■ PROBLEM DETAILS ■
The answer must consist of every line in the records that contains the word "rect".

Collected data:
-.-.-

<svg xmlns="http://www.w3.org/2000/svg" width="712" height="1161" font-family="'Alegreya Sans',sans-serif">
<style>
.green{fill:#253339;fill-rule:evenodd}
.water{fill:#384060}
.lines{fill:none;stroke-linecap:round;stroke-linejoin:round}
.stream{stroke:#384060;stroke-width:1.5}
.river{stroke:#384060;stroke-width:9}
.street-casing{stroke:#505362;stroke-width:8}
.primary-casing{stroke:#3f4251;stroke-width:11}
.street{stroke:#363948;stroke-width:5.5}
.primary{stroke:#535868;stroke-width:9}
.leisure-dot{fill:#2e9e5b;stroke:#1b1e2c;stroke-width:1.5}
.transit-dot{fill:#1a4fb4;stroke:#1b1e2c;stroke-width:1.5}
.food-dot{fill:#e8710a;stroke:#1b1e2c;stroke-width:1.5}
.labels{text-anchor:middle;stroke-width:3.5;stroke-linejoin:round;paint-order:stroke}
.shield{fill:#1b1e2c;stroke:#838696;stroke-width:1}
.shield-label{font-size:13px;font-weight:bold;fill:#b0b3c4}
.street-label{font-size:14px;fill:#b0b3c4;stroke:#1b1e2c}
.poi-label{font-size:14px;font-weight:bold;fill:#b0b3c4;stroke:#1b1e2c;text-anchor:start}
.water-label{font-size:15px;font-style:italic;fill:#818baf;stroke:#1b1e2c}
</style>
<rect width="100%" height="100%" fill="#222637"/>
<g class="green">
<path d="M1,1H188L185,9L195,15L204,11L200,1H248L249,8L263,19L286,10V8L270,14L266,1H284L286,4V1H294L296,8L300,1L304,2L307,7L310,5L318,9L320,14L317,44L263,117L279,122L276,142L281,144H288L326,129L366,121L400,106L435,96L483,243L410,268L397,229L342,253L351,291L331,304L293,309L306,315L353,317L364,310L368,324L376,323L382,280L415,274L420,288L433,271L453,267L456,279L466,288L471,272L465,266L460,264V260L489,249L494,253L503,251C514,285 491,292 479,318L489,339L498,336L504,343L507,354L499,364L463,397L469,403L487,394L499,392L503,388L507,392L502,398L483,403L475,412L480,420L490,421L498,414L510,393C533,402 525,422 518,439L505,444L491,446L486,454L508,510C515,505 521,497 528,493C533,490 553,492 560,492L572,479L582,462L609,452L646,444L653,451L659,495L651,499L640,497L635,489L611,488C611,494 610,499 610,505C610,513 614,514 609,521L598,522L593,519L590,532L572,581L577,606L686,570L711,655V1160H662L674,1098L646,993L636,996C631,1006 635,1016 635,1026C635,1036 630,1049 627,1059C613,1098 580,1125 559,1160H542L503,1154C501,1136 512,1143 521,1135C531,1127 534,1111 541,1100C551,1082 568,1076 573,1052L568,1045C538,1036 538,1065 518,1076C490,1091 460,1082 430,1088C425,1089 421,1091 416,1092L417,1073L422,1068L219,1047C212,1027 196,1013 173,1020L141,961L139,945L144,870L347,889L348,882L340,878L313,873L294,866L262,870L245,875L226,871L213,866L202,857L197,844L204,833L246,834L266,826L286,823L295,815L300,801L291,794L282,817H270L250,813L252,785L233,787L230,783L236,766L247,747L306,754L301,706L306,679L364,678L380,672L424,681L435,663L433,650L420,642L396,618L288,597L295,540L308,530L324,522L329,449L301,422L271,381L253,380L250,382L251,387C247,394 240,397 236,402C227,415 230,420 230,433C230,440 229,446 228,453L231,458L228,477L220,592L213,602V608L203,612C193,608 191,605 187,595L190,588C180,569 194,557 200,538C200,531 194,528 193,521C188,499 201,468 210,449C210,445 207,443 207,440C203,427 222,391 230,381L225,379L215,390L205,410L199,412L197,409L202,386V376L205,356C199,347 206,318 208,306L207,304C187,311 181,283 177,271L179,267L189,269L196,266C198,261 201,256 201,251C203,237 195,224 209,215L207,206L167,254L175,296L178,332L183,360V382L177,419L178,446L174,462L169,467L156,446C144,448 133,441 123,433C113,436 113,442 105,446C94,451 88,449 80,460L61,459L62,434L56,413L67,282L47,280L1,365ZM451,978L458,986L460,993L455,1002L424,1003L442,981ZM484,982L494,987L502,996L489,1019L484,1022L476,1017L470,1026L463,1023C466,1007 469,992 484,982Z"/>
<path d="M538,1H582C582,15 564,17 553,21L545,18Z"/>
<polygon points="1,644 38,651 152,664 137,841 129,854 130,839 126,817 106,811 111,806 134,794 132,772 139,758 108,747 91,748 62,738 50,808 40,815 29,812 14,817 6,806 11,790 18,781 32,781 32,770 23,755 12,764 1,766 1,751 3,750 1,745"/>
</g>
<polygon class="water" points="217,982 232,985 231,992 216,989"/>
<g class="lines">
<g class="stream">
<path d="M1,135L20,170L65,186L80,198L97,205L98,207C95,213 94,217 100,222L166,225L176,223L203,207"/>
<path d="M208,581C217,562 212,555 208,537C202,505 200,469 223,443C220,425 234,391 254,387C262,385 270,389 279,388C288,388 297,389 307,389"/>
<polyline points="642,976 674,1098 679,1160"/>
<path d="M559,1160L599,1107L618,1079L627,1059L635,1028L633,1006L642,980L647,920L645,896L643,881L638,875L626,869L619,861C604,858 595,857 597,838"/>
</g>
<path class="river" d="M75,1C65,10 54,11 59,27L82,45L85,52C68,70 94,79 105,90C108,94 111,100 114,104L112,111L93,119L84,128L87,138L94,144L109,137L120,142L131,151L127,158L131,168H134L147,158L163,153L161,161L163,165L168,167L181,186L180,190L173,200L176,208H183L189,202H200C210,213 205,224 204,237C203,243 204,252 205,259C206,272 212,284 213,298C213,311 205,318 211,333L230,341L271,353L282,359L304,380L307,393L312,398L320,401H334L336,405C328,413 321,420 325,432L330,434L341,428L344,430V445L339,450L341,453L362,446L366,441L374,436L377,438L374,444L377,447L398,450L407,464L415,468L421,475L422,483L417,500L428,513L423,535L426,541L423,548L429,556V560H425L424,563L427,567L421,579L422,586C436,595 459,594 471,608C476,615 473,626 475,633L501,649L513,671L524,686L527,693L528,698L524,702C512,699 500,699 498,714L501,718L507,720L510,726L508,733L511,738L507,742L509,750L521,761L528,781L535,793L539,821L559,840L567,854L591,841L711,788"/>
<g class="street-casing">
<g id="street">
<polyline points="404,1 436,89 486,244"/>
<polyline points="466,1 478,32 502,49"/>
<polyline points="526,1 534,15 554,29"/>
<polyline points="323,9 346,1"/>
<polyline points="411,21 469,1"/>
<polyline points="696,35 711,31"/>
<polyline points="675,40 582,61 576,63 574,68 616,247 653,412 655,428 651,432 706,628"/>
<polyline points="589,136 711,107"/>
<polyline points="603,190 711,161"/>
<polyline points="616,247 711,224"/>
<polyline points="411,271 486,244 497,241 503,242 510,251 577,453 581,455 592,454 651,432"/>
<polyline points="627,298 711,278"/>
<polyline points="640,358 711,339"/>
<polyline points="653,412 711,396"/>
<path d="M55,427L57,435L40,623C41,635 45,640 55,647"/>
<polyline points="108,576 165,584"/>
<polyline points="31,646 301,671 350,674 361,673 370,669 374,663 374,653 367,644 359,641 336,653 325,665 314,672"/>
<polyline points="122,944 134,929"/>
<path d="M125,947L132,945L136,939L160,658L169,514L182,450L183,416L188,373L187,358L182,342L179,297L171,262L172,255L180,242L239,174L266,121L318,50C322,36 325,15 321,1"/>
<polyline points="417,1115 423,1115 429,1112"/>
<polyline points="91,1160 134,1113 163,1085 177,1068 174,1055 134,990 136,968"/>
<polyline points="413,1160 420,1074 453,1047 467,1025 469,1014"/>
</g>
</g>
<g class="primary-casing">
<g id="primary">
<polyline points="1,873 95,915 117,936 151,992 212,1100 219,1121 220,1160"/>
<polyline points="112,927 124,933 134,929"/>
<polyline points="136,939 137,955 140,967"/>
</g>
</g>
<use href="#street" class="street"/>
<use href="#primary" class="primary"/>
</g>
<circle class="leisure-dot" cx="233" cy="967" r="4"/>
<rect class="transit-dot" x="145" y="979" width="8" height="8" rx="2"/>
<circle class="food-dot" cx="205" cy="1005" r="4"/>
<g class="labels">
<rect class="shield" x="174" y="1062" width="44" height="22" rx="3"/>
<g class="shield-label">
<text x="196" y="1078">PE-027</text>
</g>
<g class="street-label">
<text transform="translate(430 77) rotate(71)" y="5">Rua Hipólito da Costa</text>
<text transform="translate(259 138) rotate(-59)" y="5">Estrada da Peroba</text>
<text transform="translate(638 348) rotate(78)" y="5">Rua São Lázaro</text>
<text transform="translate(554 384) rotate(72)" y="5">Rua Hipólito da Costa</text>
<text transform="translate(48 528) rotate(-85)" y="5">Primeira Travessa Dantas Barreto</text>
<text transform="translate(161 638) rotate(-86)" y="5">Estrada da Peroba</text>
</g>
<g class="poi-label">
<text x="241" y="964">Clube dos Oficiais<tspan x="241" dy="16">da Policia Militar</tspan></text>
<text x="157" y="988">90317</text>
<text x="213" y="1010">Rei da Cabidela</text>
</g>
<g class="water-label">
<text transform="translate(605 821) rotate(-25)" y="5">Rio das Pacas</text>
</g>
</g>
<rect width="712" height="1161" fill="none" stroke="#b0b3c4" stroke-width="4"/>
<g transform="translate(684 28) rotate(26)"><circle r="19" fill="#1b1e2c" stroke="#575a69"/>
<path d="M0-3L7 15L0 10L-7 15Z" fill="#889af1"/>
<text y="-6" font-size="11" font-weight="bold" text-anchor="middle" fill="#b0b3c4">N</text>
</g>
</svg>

-.-.-

■ RESPONSE BOX ■
<rect width="100%" height="100%" fill="#222637"/>
<rect class="transit-dot" x="145" y="979" width="8" height="8" rx="2"/>
<rect class="shield" x="174" y="1062" width="44" height="22" rx="3"/>
<rect width="712" height="1161" fill="none" stroke="#b0b3c4" stroke-width="4"/>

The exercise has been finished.